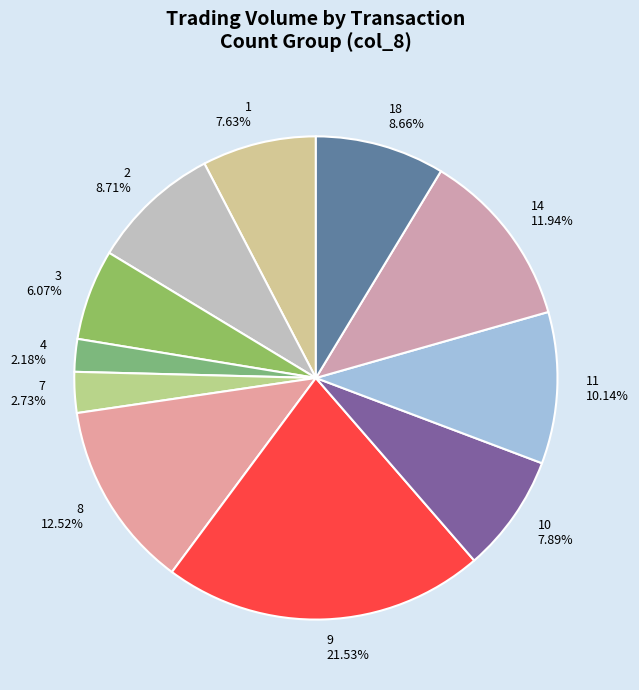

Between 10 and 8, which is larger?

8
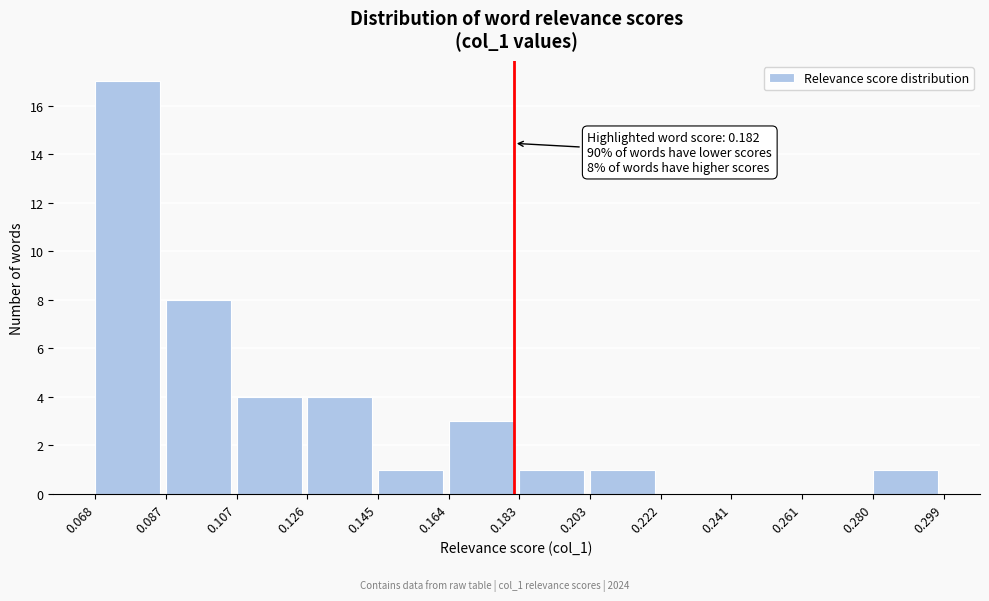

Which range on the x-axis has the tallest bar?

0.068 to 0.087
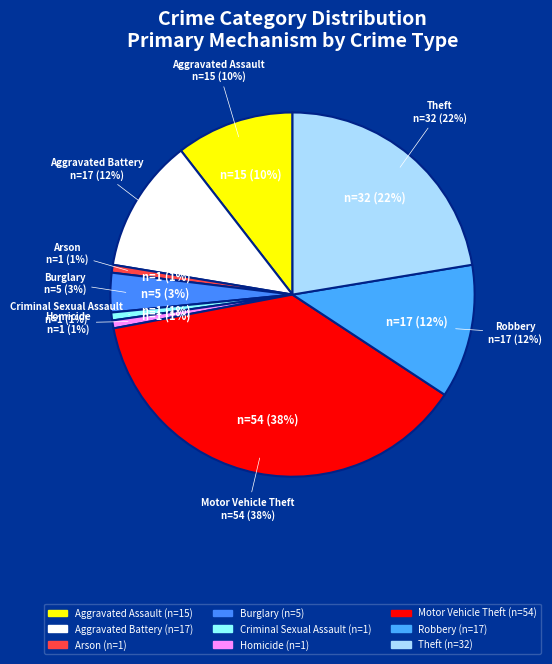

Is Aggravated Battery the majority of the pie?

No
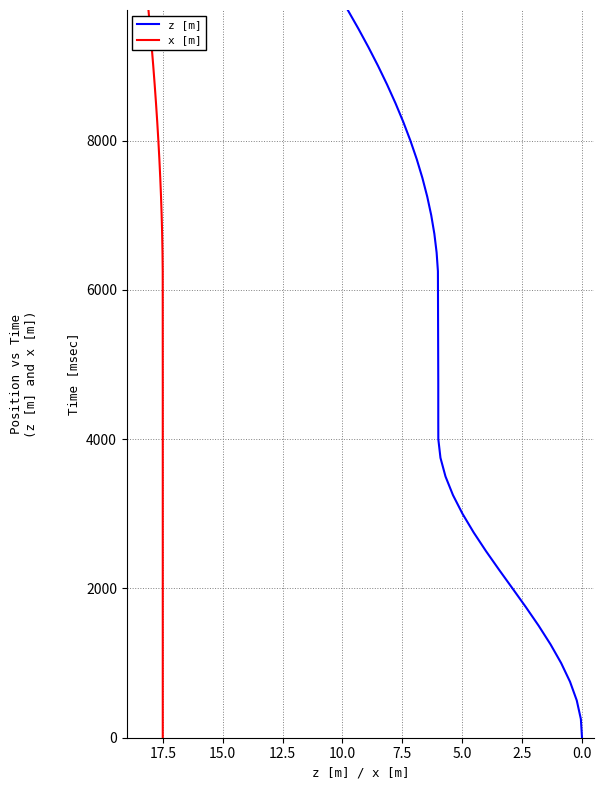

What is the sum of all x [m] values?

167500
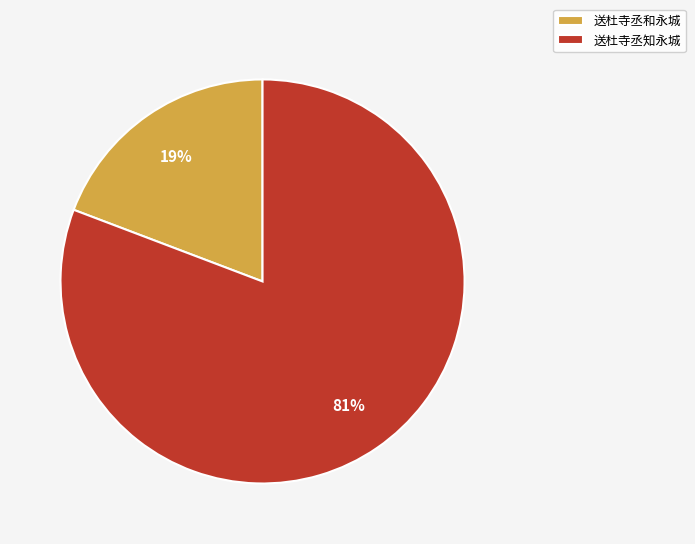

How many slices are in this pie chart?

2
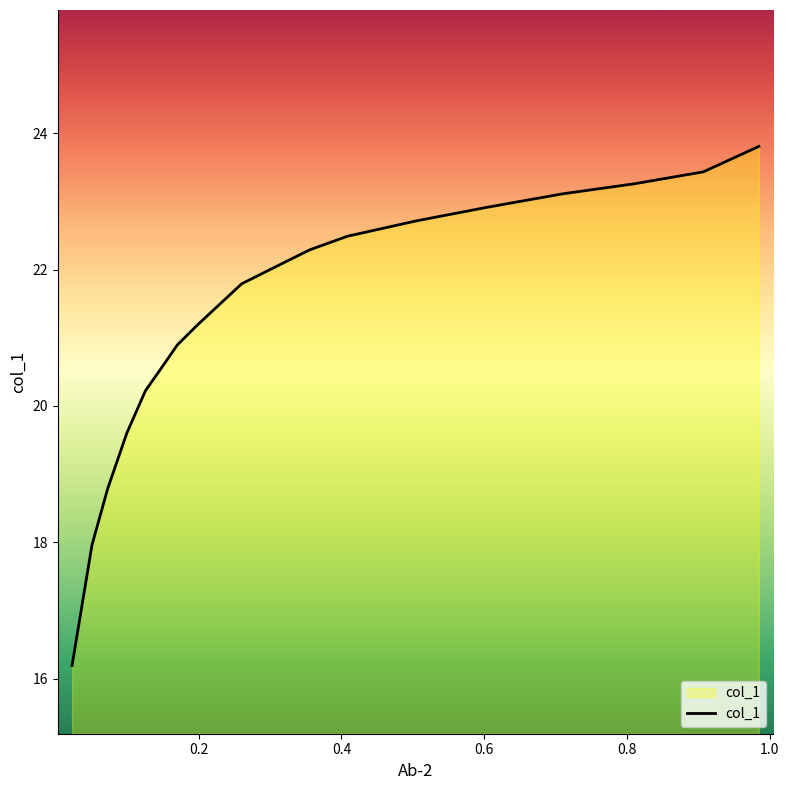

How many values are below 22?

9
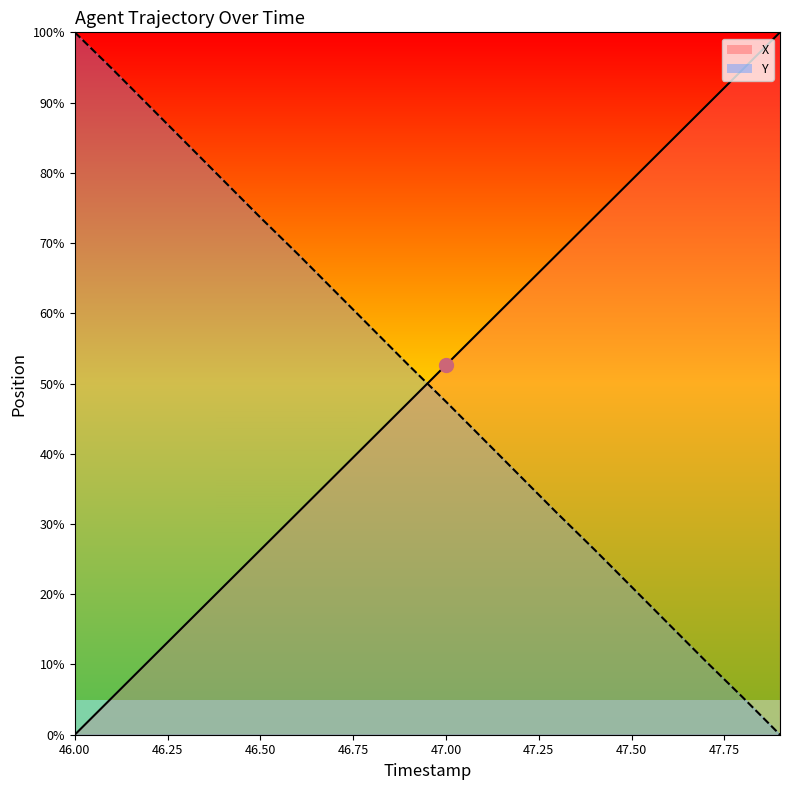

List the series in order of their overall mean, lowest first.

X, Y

- [TASK STATEMENT]
Reproduce all of the material above word for word, leaving out the pictures.

- [SOLUTION BELOW]
Between 10 and 8, which is larger?

8

Which range on the x-axis has the tallest bar?

0.068 to 0.087

Is Aggravated Battery the majority of the pie?

No

What is the sum of all x [m] values?

167500

How many slices are in this pie chart?

2

How many values are below 22?

9

List the series in order of their overall mean, lowest first.

X, Y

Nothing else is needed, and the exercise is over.